▶ _Problem description_
Convert the data below into a Markdown table with two columns, No. and Text, giving each nonblank line its own numbered row. Omit blank lines and the picture markers.

Top of Raw data

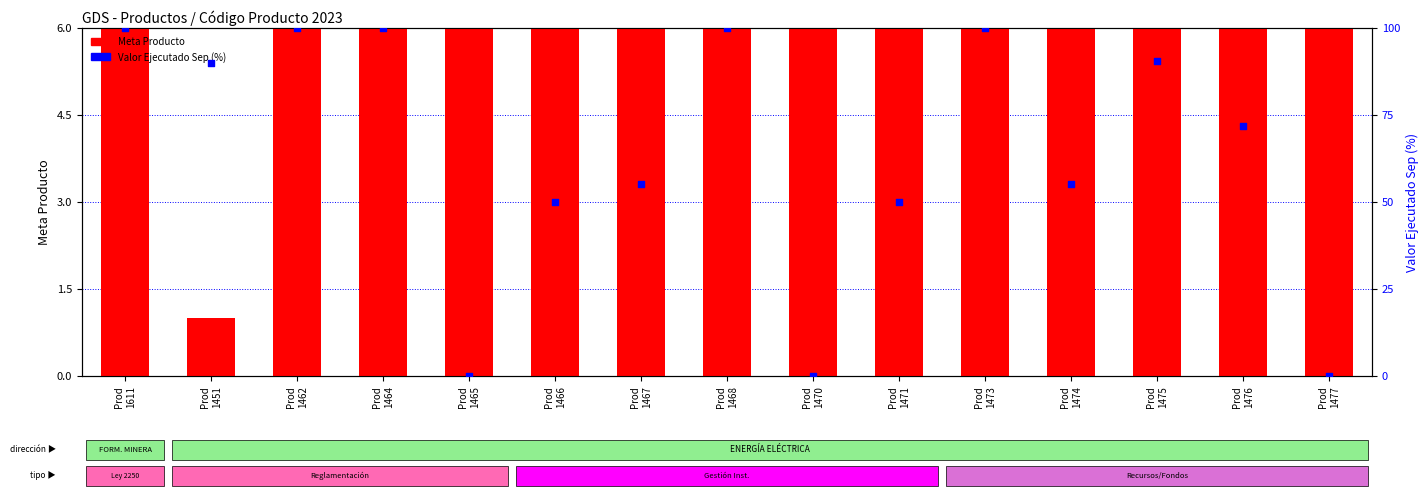

Which series reaches the minimum Y coordinate?

Valor Ejecutado Sep (%)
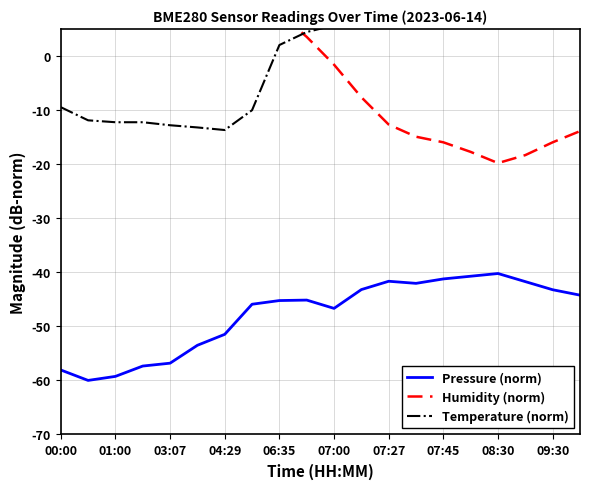

Reading left to right, extract all data points from this chart.

Pressure (norm): -58.1	-60.0	-59.3	-57.3	-56.8	-53.5	-51.5	-45.9	-45.2	-45.1	-46.7	-43.2	-41.7	-42.0	-41.2	-40.7	-40.2	-41.7	-43.2	-44.2
Humidity (norm): 7.3	10.2	10.8	19.4	19.0	21.0	20.9	18.6	7.9	3.5	-1.6	-7.6	-12.7	-14.9	-16.0	-17.7	-19.8	-18.3	-16.0	-13.9
Temperature (norm): -9.5	-11.9	-12.3	-12.3	-12.8	-13.2	-13.7	-10.0	2.0	4.4	5.6	7.4	8.0	8.4	9.4	10.2	11.0	10.5	9.7	8.9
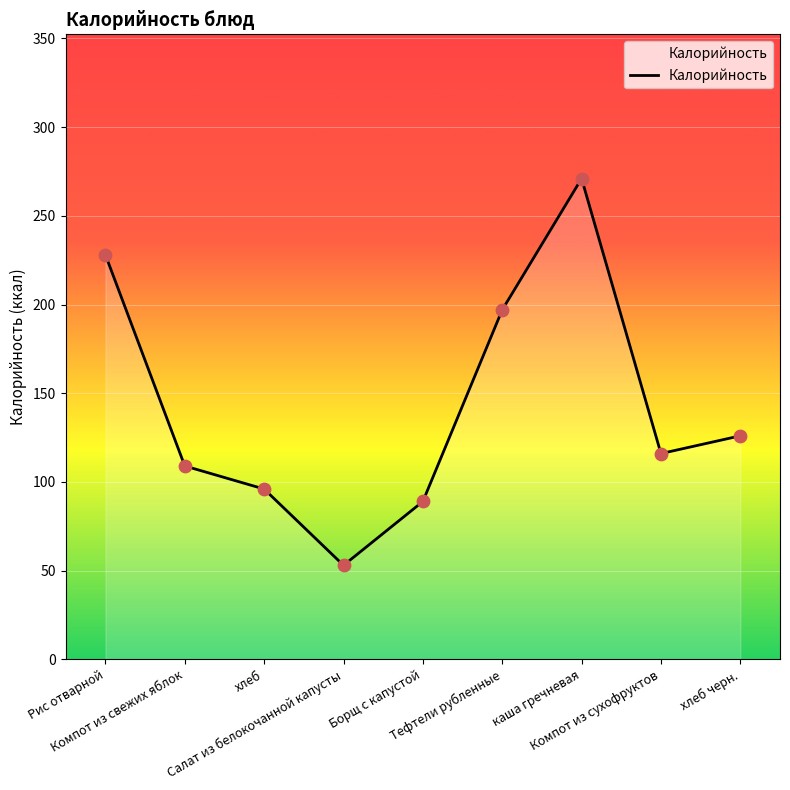

What is the change in value from Салат из белокочанной капусты to Тефтели рубленные?

+144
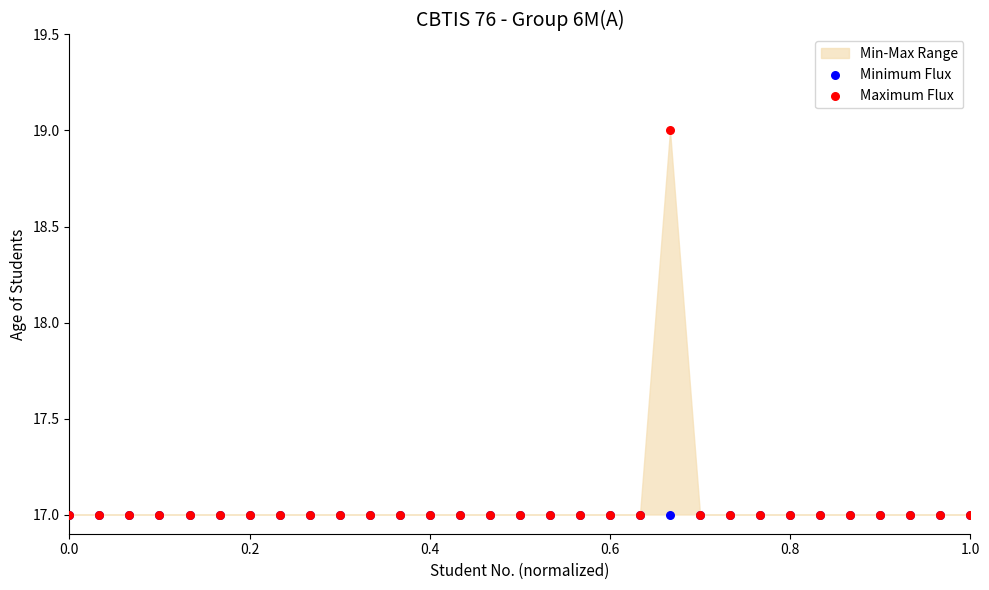

Which series contains the highest Y value?

Maximum Flux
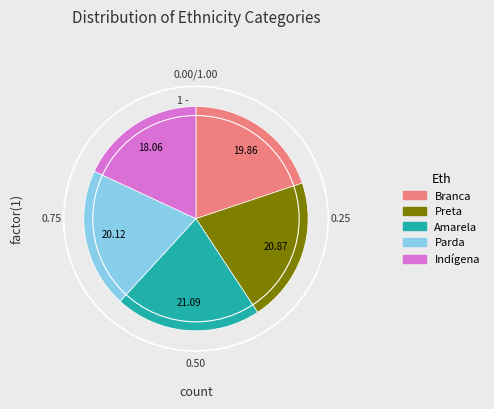

How many slices are in this pie chart?

5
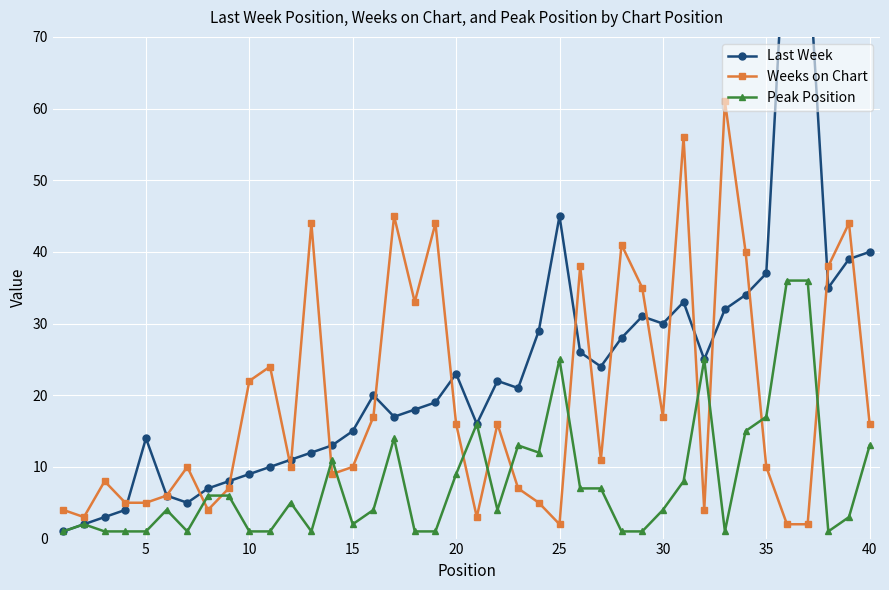

How many intersections are there between Weeks on Chart and Peak Position?

12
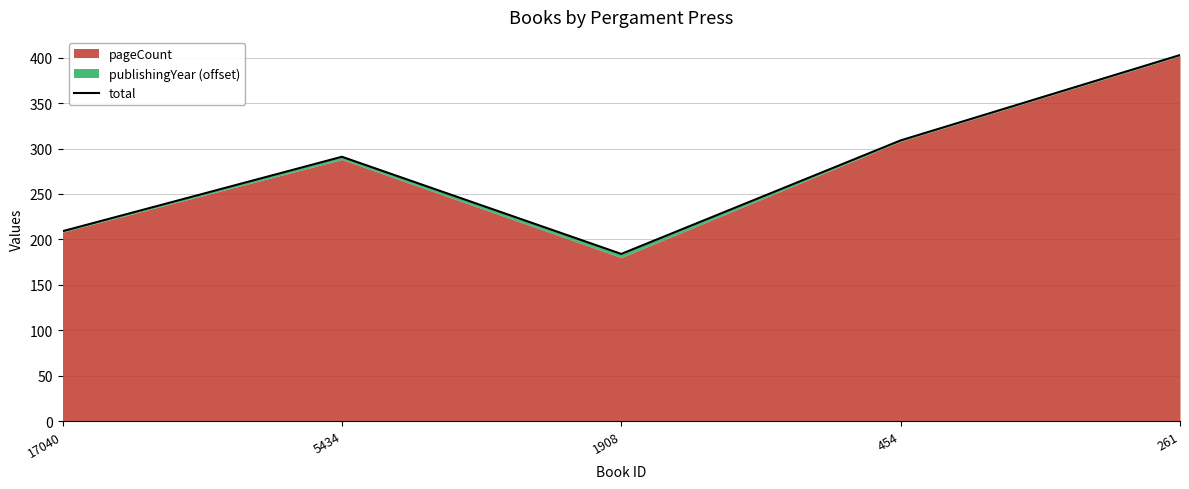

How many lines are shown in the chart?

1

Bottom of Raw data

▶ _Task solution_
| No. | Text |
|---|---|
| 1 | Which series reaches the minimum Y coordinate? |
| 2 | Valor Ejecutado Sep (%) |
| 3 | Reading left to right, extract all data points from this chart. |
| 4 | Pressure (norm): -58.1	-60.0	-59.3	-57.3	-56.8	-53.5	-51.5	-45.9	-45.2	-45.1	-46.7	-43.2	-41.7	-42.0	-41.2	-40.7	-40.2	-41.7	-43.2	-44.2 |
| 5 | Humidity (norm): 7.3	10.2	10.8	19.4	19.0	21.0	20.9	18.6	7.9	3.5	-1.6	-7.6	-12.7	-14.9	-16.0	-17.7	-19.8	-18.3	-16.0	-13.9 |
| 6 | Temperature (norm): -9.5	-11.9	-12.3	-12.3	-12.8	-13.2	-13.7	-10.0	2.0	4.4	5.6	7.4	8.0	8.4	9.4	10.2	11.0	10.5	9.7	8.9 |
| 7 | What is the change in value from Салат из белокочанной капусты to Тефтели рубленные? |
| 8 | +144 |
| 9 | Which series contains the highest Y value? |
| 10 | Maximum Flux |
| 11 | How many slices are in this pie chart? |
| 12 | 5 |
| 13 | How many intersections are there between Weeks on Chart and Peak Position? |
| 14 | 12 |
| 15 | How many lines are shown in the chart? |
| 16 | 1 |